I don't know where you're reading this stuff, but Rosetta 2 on ARM Macs is very efficient.
The original Rosetta for Leopard and Snow Leopard was a port of QuickTransit; instruction conversion software developed by Transitive Corporation. It was a bit sloppy with memory usage, but it worked. And I would imagine licensing costs were at least part of the reason it was used for only two OS releases.
Rosetta 2 on the other hand was developed entirely by Apple so it ties in as closely as possible to the M1 / M2 architecture. Nerd explanation of why it's so fast. A more plain English explanation.

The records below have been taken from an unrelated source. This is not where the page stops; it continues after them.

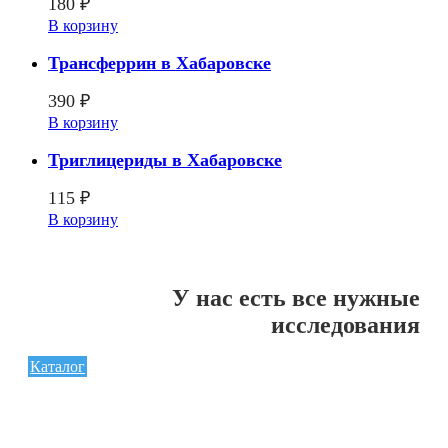
180
₽
В корзину
Трансферрин в Хабаровске
390
₽
В корзину
Триглицериды в Хабаровске
115
₽
В корзину
У нас есть все нужные
исследования
Каталог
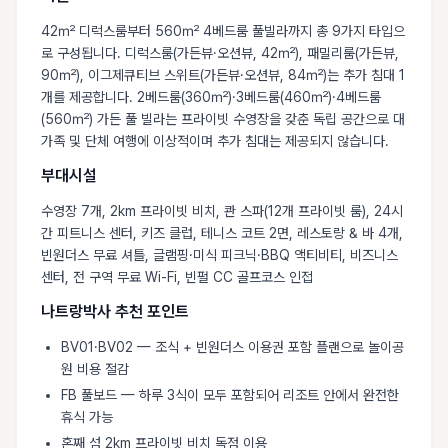
42㎡ 디럭스룸부터 560㎡ 4베드룸 풀빌라까지 총 9가지 타입으
로 구성됩니다. 디럭스룸(가든뷰·오션뷰, 42㎡), 패밀리룸(가든뷰,
90㎡), 이그제큐티브 스위트(가든뷰·오션뷰, 84㎡)는 추가 침대 1
개를 제공합니다. 2베드룸(360㎡)·3베드룸(460㎡)·4베드룸
(560㎡) 가든 풀 빌라는 프라이빗 수영장을 갖춘 독립 공간으로 대
가족 및 단체 여행에 이상적이며 추가 침대는 제공되지 않습니다.
부대시설
수영장 7개, 2km 프라이빗 비치, 콴 스파(12개 프라이빗 룸), 24시
간 피트니스 센터, 키즈 클럽, 테니스 코트 2면, 레스토랑 & 바 4개,
빈원더스 무료 셔틀, 글램핑·미식 피크닉·BBQ 액티비티, 비즈니스
센터, 전 구역 무료 Wi-Fi, 빈펄 CC 골프코스 인접
나트랑박사 추천 포인트
BV01·BV02 — 조식 + 빈원더스 이용권 포함 플랜으로 놀이공
원 비용 절감
FB 풀보드 — 하루 3식이 모두 포함되어 리조트 안에서 완전한
휴식 가능
혼째 섬 2km 프라이빗 비치 독점 이용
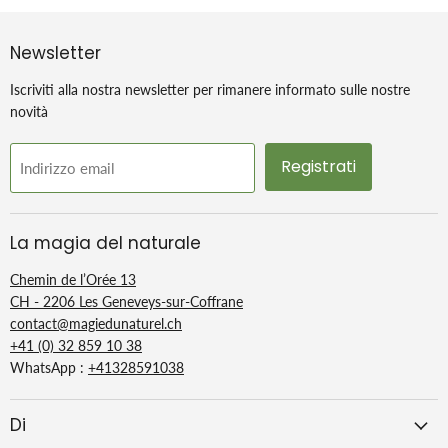
Newsletter
Iscriviti alla nostra newsletter per rimanere informato sulle nostre
novità
Registrati
Indirizzo email
La magia del naturale
Chemin de l’Orée 13
CH - 2206 Les Geneveys-sur-Coffrane
contact@magiedunaturel.ch
+41 (0) 32 859 10 38
WhatsApp :
+41328591038
Di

From the first link: Rosetta 2 avoids computing flags when they are unused and don’t escape. This means that even with the flag-manipulation instructions, the vast majority of flag-setting x86 instructions can be translated to non-flag-setting ARM instructions, with no fix-up required. This improves instruction count and size a lot.
In other words, Rosetta 2 doesn't waste time or memory thunking Intel instructions it doesn't need. It just dumps them and uses the comparable ARM instructions. In general, Rosetta 2 is so efficient, many Intel apps run faster on an Apple Silicon Mac than they do on native Intel hardware.
As P. Phillips noted, the only fully native Apple Silicon app on most user's machines is Rosetta installer itself. I have another 19 such items, all support apps for Adobe. The Photoshop 2023 app itself is Universal.
Not surprisingly, all of Apple's installed apps are Universal. That way they only need to manage one source code for each app and compile one version of an app that works on both Intel and Apple Silicon hardware.
Uninstall Rosetta 2? Why would you bother to even attempt it? What it installs is tiny. And even installed it doesn't load after a restart or cold startup until you launch an Intel app.
As I said, the only thing you're doing by fretting over Rosetta 2 is preventing yourself from using apps you have always used. The user doesn't need to know how it works, only that it does work.
If I worried about it like that, there would be lot of items I use all the time I'd prevent myself from using for absolutely no good reason. Such as i1Profiler, my Epson V850 Pro scanner, Toast 20 Titanium, FontLab 8, WavePad, the Brave web browser, and more.